Additional explanation from a Velero dev that helped me understand this better:
There are two places we might want to think about encryption for encryption at rest: the block storage where the volume snapshotters store snapshots and the object storage where restic backups are sent and where the metadata tarball is stored. Block storage largely already has encryption. For example, if you are using EBS, you can enable encryption there. Velero doesn’t need to know about encryption or how to unencrypt since EBS handles that all under the covers. Velero just triggers the EBS APIs with a snapshot ID to read the data during a restore. However, object storage is much trickier. While encryption may already be available through, say, S3, Velero would have to actually unencrypt the data before it can do a restore. This means that Velero would have to handle user keys and what would happen if a user loses their key. Because this could result in users being locked out of their backups and other security issues, we want to tread carefully here.(Note from PM: Encryption at Rest is on the Velero roadmap, but we first want to investigate possibilities so we land on the safest solution for Velero users.)
Hello,
do I understand correctly that it's still not supported to encrypt Kubernetes resources and their metadata or is this possible by using Kopia now?

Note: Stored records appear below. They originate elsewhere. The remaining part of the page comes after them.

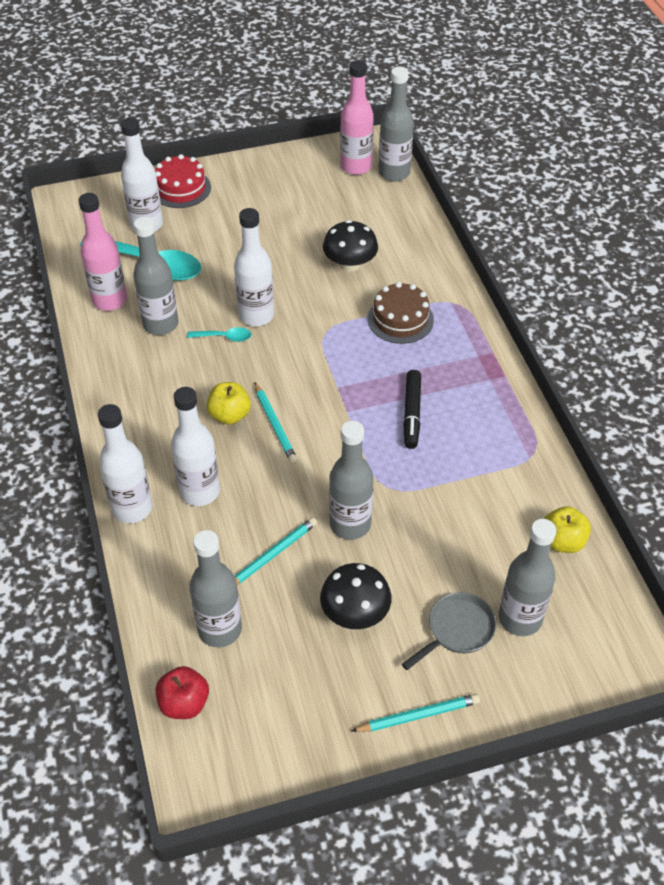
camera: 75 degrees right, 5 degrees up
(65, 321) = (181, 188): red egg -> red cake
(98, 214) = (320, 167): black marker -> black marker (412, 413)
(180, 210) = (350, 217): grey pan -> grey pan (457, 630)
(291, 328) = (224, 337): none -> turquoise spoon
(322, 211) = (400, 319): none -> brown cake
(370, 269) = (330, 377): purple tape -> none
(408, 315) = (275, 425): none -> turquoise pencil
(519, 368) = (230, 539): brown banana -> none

Kopia do not cover non-volume resources. Velero still do not support k8s manifests encryption at rest.
Thanks for that fast response and clarification. Are there any plans to support it soon?
Encrypted Kubernetes resources would be important for us to backup sensitive data, but also to ensure that the integrity of a backup is not altered by malicious intent.
Not soon. There are other ongoing work more prioritized at the moment IMO.
Feel free to submit a design and implementation to help move this requirement along and we'll review them accordingly.
Right now, when backups are created via
ark backup create
, sensitive objects are stored unencrypted at rest. In Google Cloud, there is excellent Go support for encrypting Google Cloud Storage objects with Google Cloud KMS in a way that works rather transparently to the caller.I would love a way to configure the KMS key to use when storing backups. The best practice is to have a separate project for the key and grant IAM permissions from there, which I could easily do for the
heptio-ark
SA that already is required when setting up access to the bucket.At @kolide, we have an internal tool that works like that which I'd like to potentially replace with Ark, so if there is a reasonable integration point within Ark for this kind of thing, perhaps some of our existing code can be upstreamed for this use-case.